I twisted the bag strap in my lap, anger coiling tight beneath my ribs. “My boss,” I said, letting the word sour. “Or what passes for one for the next six weeks.”
The wheel creaked under his grip. The streetlights strobed over the dash, casting his face in flickers of blue and gold.
“He’s not your type,” he said at last. The accent was harsh—vowels crisp, consonants clipped.
“And what exactly is ‘my type’?” I shot back.
“A man who’d protect you from the cold,” he said, voice low and barely contained. “Not drag you out into it and parade you for his amusement.”
I chambered a retort, but he cut me off before the words left my tongue.
“There’s a bag in the footwell. Open it.”
I bent, confused, and pulled a heavy paper shopping bag up from the floor. Inside was a puffer coat—deep navy, quilted, and thick. A knit beanie followed, then matching gloves with the tags still attached, the fleece inside cloud-soft.
I barked a laugh. “You bought me a coat?”
His eyes caught mine in the rearview. “I told you—you don’t know how to dress for the weather. London is cold and wet.

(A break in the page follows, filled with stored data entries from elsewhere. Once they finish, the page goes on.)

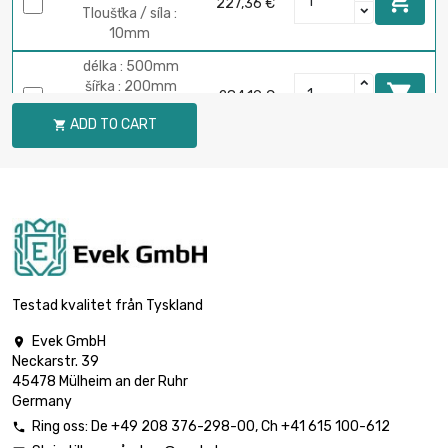

227,36 €
Tloušťka / síla :
10mm
délka : 500mm
šířka : 200mm

284,19 €
Tloušťka / síla :
ADD TO CART

10mm
délka : 600mm
šířka : 200mm

341,04 €
Tloušťka / síla :
10mm
délka : 700mm
šířka : 200mm

397,87 €
Tloušťka / síla :
Testad kvalitet från Tyskland
10mm
Evek GmbH

délka : 800mm
Neckarstr. 39
šířka : 200mm

454,71 €
45478 Mülheim an der Ruhr
Tloušťka / síla :
Germany
10mm
Ring oss:
De
+49 208 376-298-00
, Ch
+41 615 100-612
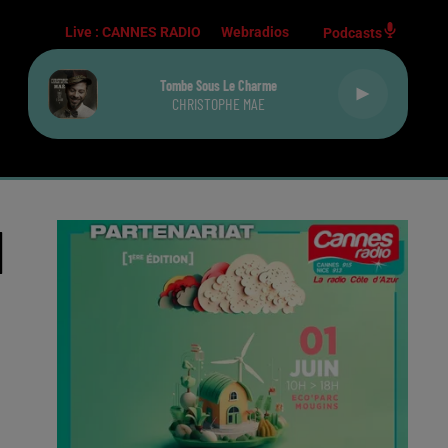
Live :
CANNES RADIO
Webradios
Podcasts
Tombe Sous Le Charme
CHRISTOPHE MAE
N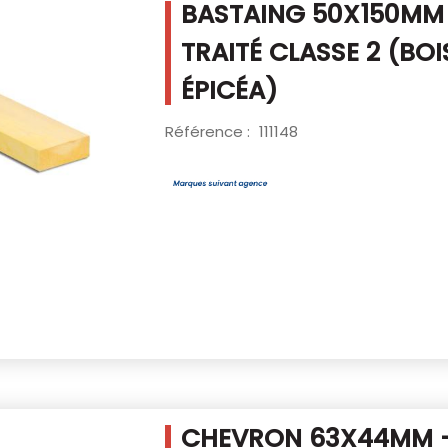
BASTAING 50X150MM
TRAITÉ CLASSE 2
(BOI
ÉPICÉA)
Référence :
111148
CHEVRON 63X44MM -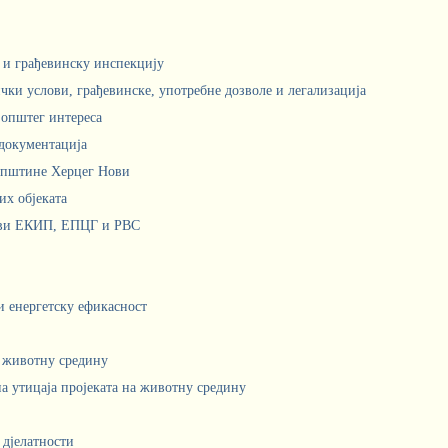
м и грађевинску инспекцију
чки услови, грађевинске, употребне дозволе и легализација
 општег интереса
документација
Општине Херцег Нови
х објеката
ови ЕКИП, ЕПЦГ и РВС
 и енергетску ефикасност
а животну средину
а утицаја пројеката на животну средину
 дјелатности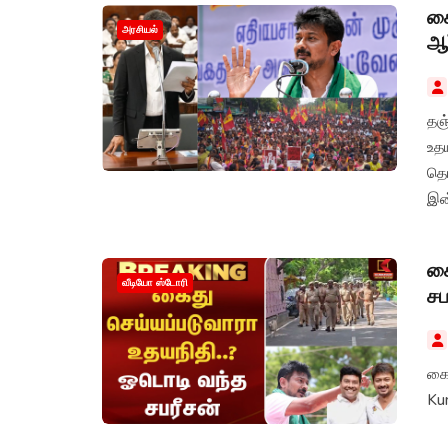
கை
அரசியல்
ஆர
தஞ்
உத
தொட
இன்
கை
வீடியோ ஸ்டோரி
சப
கைத
Ku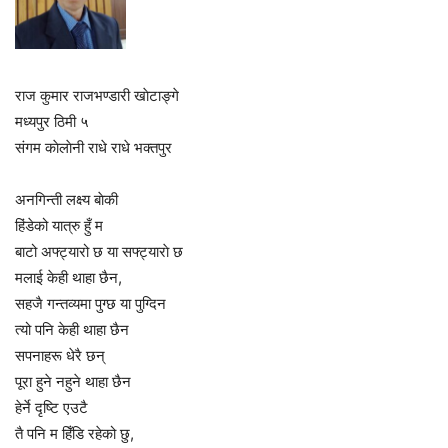
राज कुमार राजभण्डारी खाेटाङ्गे
मध्यपुर ठिमी ५
संगम काेलाेनी राधे राधे भक्तपुर
अनगिन्ती लक्ष्य बाेकी
हिंडेको यात्रु हुँ म
बाटो अफ्ट्यारो छ या सफ्ट्याराे छ
मलाई केही थाहा छैन,
सहजै गन्तव्यमा पुग्छ या पुग्दिन
त्यो पनि केही थाहा छैन
सपनाहरू धेरै छन्
पूरा हुने नहुने थाहा छैन
हेर्ने दृष्टि एउटै
तै पनि म हिँडि रहेको छु,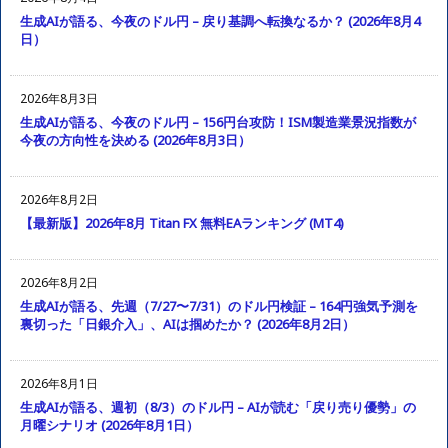
生成AIが語る、今夜のドル円 – 戻り基調へ転換なるか？ (2026年8月4
日）
2026年8月3日
生成AIが語る、今夜のドル円 – 156円台攻防！ISM製造業景況指数が
今夜の方向性を決める (2026年8月3日）
2026年8月2日
【最新版】2026年8月 Titan FX 無料EAランキング (MT4)
2026年8月2日
生成AIが語る、先週（7/27〜7/31）のドル円検証 – 164円強気予測を
裏切った「日銀介入」、AIは掴めたか？ (2026年8月2日）
2026年8月1日
生成AIが語る、週初（8/3）のドル円 – AIが読む「戻り売り優勢」の
月曜シナリオ (2026年8月1日）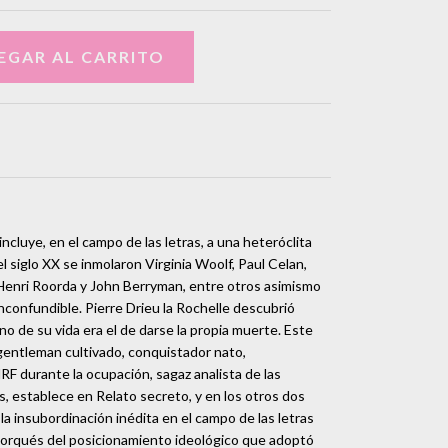
ncluye, en el campo de las letras, a una heteróclita
l siglo XX se inmolaron Virginia Woolf, Paul Celan,
 Henri Roorda y John Berryman, entre otros asimismo
inconfundible. Pierre Drieu la Rochelle descubrió
 de su vida era el de darse la propia muerte. Este
 gentleman cultivado, conquistador nato,
NRF durante la ocupación, sagaz analista de las
es, establece en Relato secreto, y en los otros dos
 la insubordinación inédita en el campo de las letras
porqués del posicionamiento ideológico que adoptó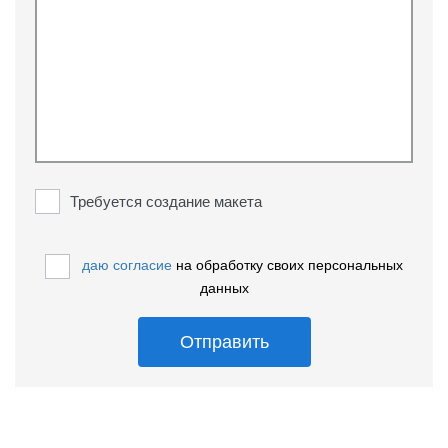
Требуется создание макета
даю согласие
на обработку своих персональных
данных
Отправить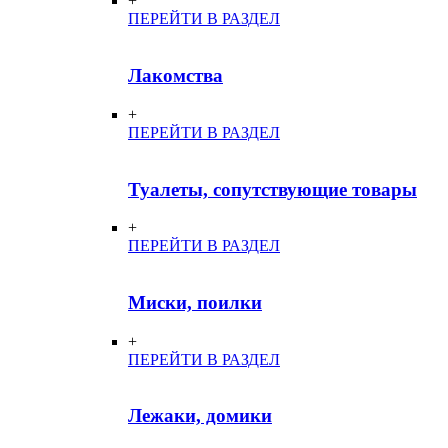
+
ПЕРЕЙТИ В РАЗДЕЛ
Лакомства
+
ПЕРЕЙТИ В РАЗДЕЛ
Туалеты, сопутствующие товары
+
ПЕРЕЙТИ В РАЗДЕЛ
Миски, поилки
+
ПЕРЕЙТИ В РАЗДЕЛ
Лежаки, домики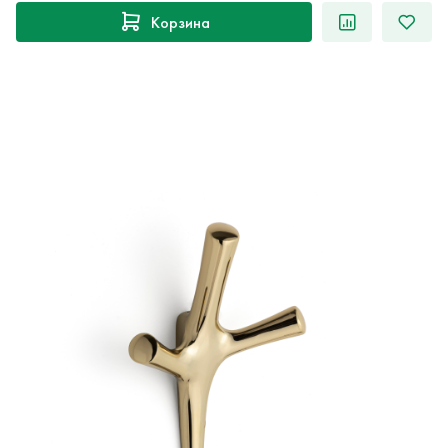
Корзина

You will freeze without it.” The faintest curve touched his mouth. “I prefer you whole.”
I stroked the sleeve, warm from the heating vent, and something in my chest loosened. “Thank you,” I said—and meant it.
We drove in silence for a few blocks, the car’s warmth and Luka’s presence taking the edge off the day—like a drink I didn’t know I’d needed. Every so often, his eyes flicked to the mirror.
I couldn’t stand the quiet. “Did you have a busy day?” I asked, instantly hating how trite the question sounded.
“I slept,” he said. “Mostly.”
I picked at the edge of the shopping bag. “Slept?”
He shrugged, a slight twitch of his shoulder. “I do most of my work at night.”
I tried to picture him in a bed—relaxed, vulnerable. Impossible. “Are you…working again tonight?”
He glanced at me in the mirror, eyes narrowed, a restrained smile at the corners. “Only for you,mila.”
It started with a left that didn’t feel right—a slow drive away from the city’s glassy towers and polished storefronts into streets I didn’t recognize. The buildings dropped to staggered terraces, newsagents with metal grilles, the warm orange glow of kebab shops flickering in the deepening dusk.
I glanced at the dash. The navigation screen was dark. Luka must have been driving from memory, one hand draped loose on the wheel. I cleared my throat. “I don’t know London that well, but…isn’t my hotel the other direction?” I tried to make it sound like a joke. “Or am I already lost?”
He didn’t answer for a second, just slid into the next lane. “At this time of day,” he said, “getting you back to Bloomsbury would take ages.” His eyes flicked up, catching me in the rearview again. “Unless you want to sit in a car with me all night.”
He slowed to a stop at a red light.
I tried to get my bearings, but it was no use.
“Personally,” he added, reaching back to rest his hand on my knee, “I can think of a better use of our time.”
A vivid clarity cut through me. Stranger. Alone. No navigation. Every warning sign I’d been trained to run from.
And I should have run.
But then he pressed my knees apart and walked his fingers slowly up my thigh. “I’ve been imagining that delicious cunt since I dropped you off this morning.”
Heat flooded through my core.
“Of you spreading those legs for me. Begging for me. Screaming my name.”
My mouth went dry. “Where…are you taking me?”